Canadian boards of directors need to take the recent high profile revelations about sexual harassment of women seriously, said the chairwoman of the Canada Pension Plan Investment Board and the chairman of Bank of Nova Scotia.

“This goes fundamentally to the issue of board culture and how much directors take responsibility to understand what’s happening within the companies they oversee,” CPPIB Chairperson Heather Munroe-Blum told BNN in an interview.

The addition of more female directors should better-equip boards to see potential harassment problems and deal with them more effectively, she said.

“One of the great things about bringing women into the board is that women have been through their own experiences. There’s nobody who’s sitting on a board who hasn’t had their own experiences,” she said.

Recent headlines have been dominated by news stories about harassing behaviour of powerful corporate executives such as Harvey Weinstein, the film producer and co-founder of Miramax films and The Weinstein Company, and Roger Ailes, the former Chairman and CEO of Fox News.
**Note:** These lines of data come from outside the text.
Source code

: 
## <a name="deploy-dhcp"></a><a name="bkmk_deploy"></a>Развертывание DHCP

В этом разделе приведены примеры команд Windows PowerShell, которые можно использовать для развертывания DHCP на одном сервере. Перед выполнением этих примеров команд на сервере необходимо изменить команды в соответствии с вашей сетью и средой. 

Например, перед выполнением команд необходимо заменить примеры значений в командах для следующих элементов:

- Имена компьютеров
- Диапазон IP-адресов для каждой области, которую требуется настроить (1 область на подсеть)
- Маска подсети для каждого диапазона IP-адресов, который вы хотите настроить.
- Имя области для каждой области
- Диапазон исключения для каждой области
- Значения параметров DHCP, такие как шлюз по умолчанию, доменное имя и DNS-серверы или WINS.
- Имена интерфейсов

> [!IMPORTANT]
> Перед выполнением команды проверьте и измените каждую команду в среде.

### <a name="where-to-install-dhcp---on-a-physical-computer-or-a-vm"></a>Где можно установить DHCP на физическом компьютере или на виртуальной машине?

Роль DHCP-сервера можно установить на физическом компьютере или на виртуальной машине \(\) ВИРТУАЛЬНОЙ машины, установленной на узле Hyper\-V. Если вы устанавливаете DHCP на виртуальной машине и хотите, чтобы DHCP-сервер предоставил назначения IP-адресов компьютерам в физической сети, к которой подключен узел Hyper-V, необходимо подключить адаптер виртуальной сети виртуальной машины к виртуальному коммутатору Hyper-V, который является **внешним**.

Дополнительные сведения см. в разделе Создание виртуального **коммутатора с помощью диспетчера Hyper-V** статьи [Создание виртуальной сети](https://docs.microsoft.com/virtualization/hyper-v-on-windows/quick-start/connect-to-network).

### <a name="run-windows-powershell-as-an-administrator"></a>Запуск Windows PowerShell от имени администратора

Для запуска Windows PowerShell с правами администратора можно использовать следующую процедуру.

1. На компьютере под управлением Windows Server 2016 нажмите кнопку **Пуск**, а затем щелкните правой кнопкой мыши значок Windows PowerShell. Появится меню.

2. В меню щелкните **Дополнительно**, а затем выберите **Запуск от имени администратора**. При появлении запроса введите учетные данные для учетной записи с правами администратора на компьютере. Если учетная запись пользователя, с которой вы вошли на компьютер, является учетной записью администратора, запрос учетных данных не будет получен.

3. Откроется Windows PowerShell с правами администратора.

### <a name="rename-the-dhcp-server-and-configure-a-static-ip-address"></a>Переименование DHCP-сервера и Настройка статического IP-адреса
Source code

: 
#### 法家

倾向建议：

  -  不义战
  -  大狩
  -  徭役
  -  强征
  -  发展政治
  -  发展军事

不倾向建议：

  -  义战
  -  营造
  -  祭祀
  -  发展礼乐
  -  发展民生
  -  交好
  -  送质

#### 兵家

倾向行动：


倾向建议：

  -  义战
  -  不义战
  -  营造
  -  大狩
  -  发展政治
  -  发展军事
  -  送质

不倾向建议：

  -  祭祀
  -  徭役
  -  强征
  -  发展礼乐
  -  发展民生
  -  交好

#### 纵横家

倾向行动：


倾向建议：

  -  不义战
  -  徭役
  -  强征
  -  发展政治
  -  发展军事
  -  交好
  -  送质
Those headlines have emboldened employees to speak out, said Bank of Nova Scotia chairman Tom O’Neill.

“The hotlines – if I can use that term – are wide open,” he told BNN. “There is an acceptance now that things were wrong, that they weren’t handled properly and people are now pretty confident in speaking out.”

Boards of directors are treating the issue of sexual harassment as seriously as the accounting shenanigans that brought down high profile companies like Enron and Worldcom, O’Neill said, and workers are not afraid to speak up.

“Like [the Sarbanes Oxley] rules on whistleblowing in accounting matters – you have a lot more openness and transparency on people issues,” he said. 

Editor's note: An earlier version of this story misidentified Tom O'Neill. BNN regrets the error.